地域・業態の特徴
東京都北区は赤羽・王子・十条など複数の主要駅を抱え、子育て世代の転入が続く待機児童問題が根強いエリアです。区内の認可保育所の充足率は改善傾向にあるものの、赤羽西・浮間・志茂地区などでは依然として0〜2歳児の受け皿が不足しており、小規模保育のニーズは高水準を維持しています。北区は認可小規模保育事業者への補助制度が整備されており、新規参入事業者にとって比較的収益が安定しやすい自治体です。
赤羽駅や王子駅周辺は商業地域の坪単価が13,000円前後と都内でも比較的現実的な水準で、15坪・家賃19万円前後の物件を確保することで定員17人の小規模保育所を成立させられます。北区の公定価格に基づく日単価は5,500円前後で、稼働率85%超を維持できれば月商200万円超・手取り60万円台のシナリオが現実的です。王子神谷・東十条・上中里など駅徒歩圏の路面物件は競合が少なく、認可申請の際に北区こども未来部との事前調整をいかに早期に始めるかが開業スピードを左右します。
経営のヒント
- 北区の認可小規模保育(A型)は保育士配置比率が高く要件が厳しい反面、公定価格の単価が高いため、認可外でスタートするより認可取得を最初から目指すほうが収益モデルが安定しやすい
- 赤羽・十条エリアは再開発に伴い新築マンションへの子育て世代流入が続いており、マンションのエントランス近く・商店街沿いなど視認性の高い路面物件を優先して探すと集客コストを抑えられる
- 北区は認可小規模保育の新規公募を年1回程度実施しており、公募スケジュールに合わせて物件確保・保育士採用・設計申請を逆算してスケジューリングすることが開業時期のズレを防ぐ最大のポイント
確認したいリスク
- 保育士の有効求人倍率が都内でも高止まりしており、赤羽・王子周辺でも経験者確保は競争が激しく、採用コスト増加や開業遅延の主因になりやすい
- 認可申請には北区が定める建物の消防・換気・採光・屋外遊戯スペース代替確保などの設備基準への適合が必要で、既存テナントの改修費用が想定を大きく上回るケースがある
北区で小規模保育所を開業するために必要な認可・資格・設備の基礎知識
小規模保育事業(A型)を北区で開業するには、児童福祉法第34条の15に基づく都知事認可(北区経由申請)が必要です。保育士資格保有者を定員に応じた人数配置することが義務付けられており、定員17人の場合は常勤換算で5名程度の保育士が求められます。施設基準として乳児室・ほふく室は1人当たり3.3㎡以上、満2歳以上は保育室1人当たり1.98㎡以上の確保が必要です。屋外遊戯場は代替施設(公園等)の活用が認められていますが、北区審査では最寄り公園までの動線と安全確認書類の提出が求められます。開業前には北区こども未来部への事前相談→設計確認→認可申請→東京都認可→区との委託契約という流れを踏む必要があり、申請から開園まで最低でも12〜18か月を見込んでください。
北区で小規模保育の認可を取得するにはどのくらいの期間がかかりますか?
北区の公募スケジュールに乗る場合、物件確保から認可・開園まで最低12〜18か月が目安です。
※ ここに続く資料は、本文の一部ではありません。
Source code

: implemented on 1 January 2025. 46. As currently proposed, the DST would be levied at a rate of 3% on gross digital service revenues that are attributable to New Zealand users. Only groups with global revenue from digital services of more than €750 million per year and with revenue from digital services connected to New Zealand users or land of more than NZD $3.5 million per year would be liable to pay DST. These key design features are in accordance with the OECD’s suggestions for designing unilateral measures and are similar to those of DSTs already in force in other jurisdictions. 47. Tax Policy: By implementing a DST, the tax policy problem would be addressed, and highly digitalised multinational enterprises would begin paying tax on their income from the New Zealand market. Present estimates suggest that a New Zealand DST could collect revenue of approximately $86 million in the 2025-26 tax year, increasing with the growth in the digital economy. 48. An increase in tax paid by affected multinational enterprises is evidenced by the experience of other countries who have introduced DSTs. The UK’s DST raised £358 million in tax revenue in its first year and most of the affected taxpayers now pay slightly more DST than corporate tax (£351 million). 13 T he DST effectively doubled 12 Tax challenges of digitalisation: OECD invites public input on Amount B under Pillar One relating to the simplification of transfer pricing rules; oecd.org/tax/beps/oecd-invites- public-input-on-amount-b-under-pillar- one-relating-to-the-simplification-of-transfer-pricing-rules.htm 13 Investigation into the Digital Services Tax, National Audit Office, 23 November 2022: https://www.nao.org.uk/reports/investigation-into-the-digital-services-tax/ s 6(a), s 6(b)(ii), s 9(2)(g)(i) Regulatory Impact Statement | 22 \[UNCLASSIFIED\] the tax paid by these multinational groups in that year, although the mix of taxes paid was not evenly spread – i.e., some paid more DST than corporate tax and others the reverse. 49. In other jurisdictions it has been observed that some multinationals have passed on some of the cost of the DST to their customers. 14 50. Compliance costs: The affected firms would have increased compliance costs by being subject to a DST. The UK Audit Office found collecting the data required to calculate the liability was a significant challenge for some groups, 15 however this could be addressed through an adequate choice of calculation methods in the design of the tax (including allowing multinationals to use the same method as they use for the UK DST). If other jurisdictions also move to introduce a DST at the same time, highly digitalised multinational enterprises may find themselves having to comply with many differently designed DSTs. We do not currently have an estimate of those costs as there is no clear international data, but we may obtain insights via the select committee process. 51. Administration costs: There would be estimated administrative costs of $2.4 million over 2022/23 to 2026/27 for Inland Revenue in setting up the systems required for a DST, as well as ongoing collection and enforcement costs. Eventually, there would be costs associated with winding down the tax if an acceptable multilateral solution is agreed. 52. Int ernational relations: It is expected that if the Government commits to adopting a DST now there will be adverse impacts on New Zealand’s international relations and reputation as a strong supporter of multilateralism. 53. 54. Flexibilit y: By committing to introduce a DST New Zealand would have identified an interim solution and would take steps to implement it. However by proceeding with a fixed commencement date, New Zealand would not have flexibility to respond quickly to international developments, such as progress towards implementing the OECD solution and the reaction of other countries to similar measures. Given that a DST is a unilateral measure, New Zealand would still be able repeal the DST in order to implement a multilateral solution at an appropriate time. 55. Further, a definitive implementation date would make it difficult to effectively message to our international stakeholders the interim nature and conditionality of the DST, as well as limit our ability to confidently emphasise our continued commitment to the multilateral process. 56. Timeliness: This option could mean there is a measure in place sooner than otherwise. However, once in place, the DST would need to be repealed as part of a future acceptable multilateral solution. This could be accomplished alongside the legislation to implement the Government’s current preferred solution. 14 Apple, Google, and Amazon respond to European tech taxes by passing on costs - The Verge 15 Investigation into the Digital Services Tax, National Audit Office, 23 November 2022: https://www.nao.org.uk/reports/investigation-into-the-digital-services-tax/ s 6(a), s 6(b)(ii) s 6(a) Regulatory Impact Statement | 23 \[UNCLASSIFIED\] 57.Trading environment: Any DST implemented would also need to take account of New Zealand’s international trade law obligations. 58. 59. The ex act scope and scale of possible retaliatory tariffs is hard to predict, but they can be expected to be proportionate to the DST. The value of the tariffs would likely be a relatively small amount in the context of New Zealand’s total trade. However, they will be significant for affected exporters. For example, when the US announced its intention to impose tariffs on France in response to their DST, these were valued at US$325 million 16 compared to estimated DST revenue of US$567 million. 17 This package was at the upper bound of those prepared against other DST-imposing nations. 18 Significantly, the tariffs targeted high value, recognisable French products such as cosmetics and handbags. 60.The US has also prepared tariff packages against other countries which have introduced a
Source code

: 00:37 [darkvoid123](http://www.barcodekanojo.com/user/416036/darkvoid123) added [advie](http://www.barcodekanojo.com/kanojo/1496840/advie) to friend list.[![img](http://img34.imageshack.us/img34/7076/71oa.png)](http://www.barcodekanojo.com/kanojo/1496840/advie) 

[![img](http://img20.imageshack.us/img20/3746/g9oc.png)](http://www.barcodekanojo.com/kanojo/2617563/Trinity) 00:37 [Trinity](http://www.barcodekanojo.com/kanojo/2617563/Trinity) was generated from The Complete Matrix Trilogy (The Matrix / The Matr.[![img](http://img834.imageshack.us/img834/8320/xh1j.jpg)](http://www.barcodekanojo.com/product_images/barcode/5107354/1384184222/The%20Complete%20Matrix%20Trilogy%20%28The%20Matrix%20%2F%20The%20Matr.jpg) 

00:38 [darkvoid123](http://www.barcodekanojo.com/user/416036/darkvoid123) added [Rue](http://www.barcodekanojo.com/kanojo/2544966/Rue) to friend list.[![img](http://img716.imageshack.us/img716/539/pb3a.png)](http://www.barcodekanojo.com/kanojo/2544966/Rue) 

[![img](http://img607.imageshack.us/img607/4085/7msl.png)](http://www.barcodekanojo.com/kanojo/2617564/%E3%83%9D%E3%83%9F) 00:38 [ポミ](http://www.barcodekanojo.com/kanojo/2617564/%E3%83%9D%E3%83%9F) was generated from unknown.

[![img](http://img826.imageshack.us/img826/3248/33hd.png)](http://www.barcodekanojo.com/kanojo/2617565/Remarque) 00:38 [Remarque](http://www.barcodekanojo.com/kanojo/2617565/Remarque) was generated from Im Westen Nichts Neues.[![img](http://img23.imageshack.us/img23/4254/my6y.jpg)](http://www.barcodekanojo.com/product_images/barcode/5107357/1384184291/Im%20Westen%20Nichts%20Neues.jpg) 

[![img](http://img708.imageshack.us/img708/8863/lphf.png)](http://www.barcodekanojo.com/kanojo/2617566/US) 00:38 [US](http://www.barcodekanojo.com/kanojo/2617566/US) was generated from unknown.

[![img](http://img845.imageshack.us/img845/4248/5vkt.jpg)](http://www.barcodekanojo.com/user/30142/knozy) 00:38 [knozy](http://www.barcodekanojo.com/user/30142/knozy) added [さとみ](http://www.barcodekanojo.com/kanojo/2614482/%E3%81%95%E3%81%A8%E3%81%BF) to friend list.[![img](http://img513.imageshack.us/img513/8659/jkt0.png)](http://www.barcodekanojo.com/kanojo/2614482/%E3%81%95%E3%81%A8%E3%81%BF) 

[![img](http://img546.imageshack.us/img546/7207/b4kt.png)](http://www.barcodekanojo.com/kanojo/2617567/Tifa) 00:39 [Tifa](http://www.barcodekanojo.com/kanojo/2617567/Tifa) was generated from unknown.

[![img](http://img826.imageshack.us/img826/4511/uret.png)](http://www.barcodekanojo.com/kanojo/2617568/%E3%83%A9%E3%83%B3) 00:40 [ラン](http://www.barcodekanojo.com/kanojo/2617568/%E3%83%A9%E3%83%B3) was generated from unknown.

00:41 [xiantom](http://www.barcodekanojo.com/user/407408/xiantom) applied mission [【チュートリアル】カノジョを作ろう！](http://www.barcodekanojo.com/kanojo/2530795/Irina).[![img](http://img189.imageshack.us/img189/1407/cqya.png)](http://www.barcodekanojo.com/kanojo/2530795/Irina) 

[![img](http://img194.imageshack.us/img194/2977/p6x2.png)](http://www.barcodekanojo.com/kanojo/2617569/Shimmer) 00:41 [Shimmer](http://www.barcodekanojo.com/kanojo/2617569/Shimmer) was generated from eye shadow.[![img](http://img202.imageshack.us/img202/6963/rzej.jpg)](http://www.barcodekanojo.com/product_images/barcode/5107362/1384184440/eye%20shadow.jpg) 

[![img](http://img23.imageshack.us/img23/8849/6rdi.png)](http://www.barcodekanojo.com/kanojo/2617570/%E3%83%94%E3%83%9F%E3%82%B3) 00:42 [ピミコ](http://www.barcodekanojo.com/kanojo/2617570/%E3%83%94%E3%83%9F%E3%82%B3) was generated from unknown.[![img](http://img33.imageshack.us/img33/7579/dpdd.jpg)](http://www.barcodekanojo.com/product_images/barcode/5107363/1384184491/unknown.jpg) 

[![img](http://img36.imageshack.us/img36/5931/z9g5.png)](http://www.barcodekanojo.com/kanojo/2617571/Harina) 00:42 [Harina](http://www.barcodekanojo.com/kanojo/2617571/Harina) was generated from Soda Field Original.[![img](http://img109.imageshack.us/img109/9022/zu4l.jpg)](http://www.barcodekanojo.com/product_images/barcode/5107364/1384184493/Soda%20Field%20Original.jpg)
公募時期を逃すと次の機会まで約1年待つことになるため、早期の事前相談が必要です。
赤羽や王子周辺で小規模保育に適した物件の広さはどのくらいですか?
定員17人の場合、保育室・調乳室・トイレ・事務スペースを確保するには実質15〜20坪が最低ラインです。1階路面が消防・換気基準をクリアしやすく、北区審査でも好意的に評価される傾向があります。
北区の小規模保育は認可外でスタートして後から認可を取ることはできますか?
北区は新規参入者向けに認可取得前提の事前相談窓口を設けているため、最初から認可申請ルートを選ぶほうが現実的です。